Kamis, 07 Januari 2021

PARIWISATA BUDAYA BERBASIS MASYARAKAT: MASALAH, ANCAMAN DAN PELUANG

 

Satu-satunya cara untuk mengatasi situasi bermasalah, adalah untuk bersikap realistis ketika merencanakan CBT, dengan mempertimbangkan, batas struktural dan kultural operasional untuk memperluas partisipasi komunitas (Tosun, 2000). Partisipasi local sangat penting untuk mencapai tujuan pembangunan global berkelanjutan. Namun, keterlibatan tersebut sering melibatkan pergeseran kekuasaan dari pemerintah daerah ke aktor lokal. Selain itu, konsensus yang nyata dan kontrol lokal yang benar tidak selalu mungkin, praktis atau bahkan diinginkan oleh beberapa komunitas yang mengembangkan CBT. Perencana perlu wawasan dalam jaringan relasi kekuasaan serta dalam cara pemangku kepentingan menjalankan CBT. Juga diperlukan pendidikan dan pelatihan komunitas untuk pengembangan pariwisata secara mendasar. Komunitas lokal harus mengembangkan strategi untuk menerima dan berinteraksi dengan wisatawan serta agar menampilkan diri dan budaya mereka terlihat (Reid, 2002). Dengan menemukan keseimbangan yang tepat antara keuntungan ekonomi dan integritas budaya.

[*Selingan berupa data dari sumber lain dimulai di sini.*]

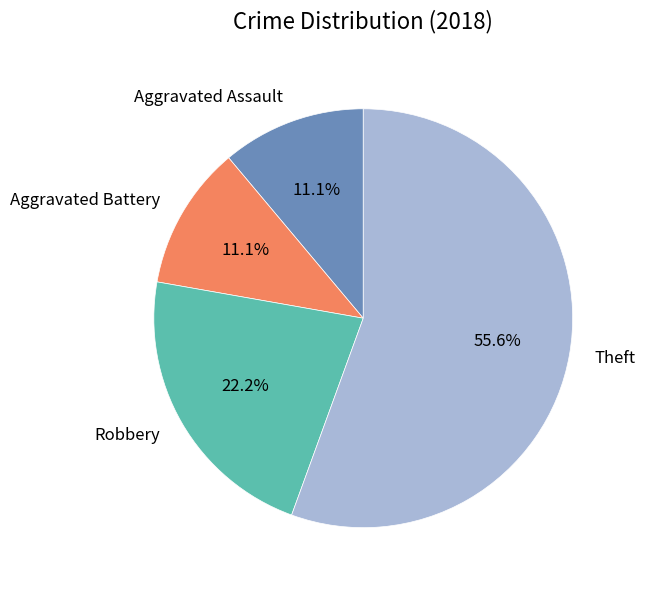

To the nearest percent, what is the average slice percentage?

25%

Tulisan ini dimaksudkan untuk menekankan pentingnya pemandu wisata lokal di CBT, terutama ketika produk wisata budaya ingin dikembangkan. Karena kekuatan komunikatif pariwisata, representasi warisan budaya berpengaruh langsung dan berpotensi signifikan terhadap komunitas yang sedang disajikan, diwakili dan disalahpahami. Setiap program CBT yang sukses memerlukan pemandu wisata terlatih dan, jika mungkin, oleh orang lokal. Jika pemandu berasal dari komunitas di mana kegiatan pariwisata sedang berlangsung, posisi sebagai orang dalam, memberi mereka keuntungan mengetahui kepekaan budaya. Hal ini membantu untuk menghindari beberapa masalah yang dibahas di atas. Pelatihan profesional diperlukan untuk meningkatkan keterampilan pemandu dan perhotelan, dan menyadari dilema etis yang kompleks, seperti disjunctures antara konsepsi lokal komunitas dan cara-cara di mana persepsi wisatawan terbentuk. Antropolog pariwisata dapat berperan penting dalam program ini (Salazar, 2010). Pelatihan seperti itu dapat mengatasi masalah utama dan membantu pemandu wisata untuk mengambil keputusan tentang membimbing wisatawan.

Tantangannya ialah mengembangkan bentuk pariwisata yang dapat diterima oleh berbagai kelompok kepentingan dalam komunitas dan bernilai ekonomis dan lingkungan berkelanjutan. Pemandu lokal profesional terlatih, Harus memperoleh insentif untuk pekerjaan mereka (sehingga mereka tetap termotivasi untuk tinggal), sebagai elemen kunci untuk mencapai CBT berkelanjutan. Selain memberikan Pengalaman tak terlupakan, mereka dapat berperan membantu komunitas untuk memiliki harapan lebih realistis tentang pengembangan pariwisata. Dengan cara yang sama orang-orang di Indonesia memiliki kecenderungan untuk mementingkan wisatawan dan menceritakan mitos mereka .

Kehadiran pengunjung makmur juga menciptakan kerinduan untuk perubahan berdasarkan ilusi dari "kehidupan yang baik" di luar negeri, yang juga menghasilkan ketegangan antara proyek local (Mis. modernisasi vs cagar budaya). Dengan demikian, pemandu dan antropolog sosial budaya harus mampu untuk mengubah banyak tantangan yang dihadapi CBT menjadi peluang berharga dan membangun peka budaya.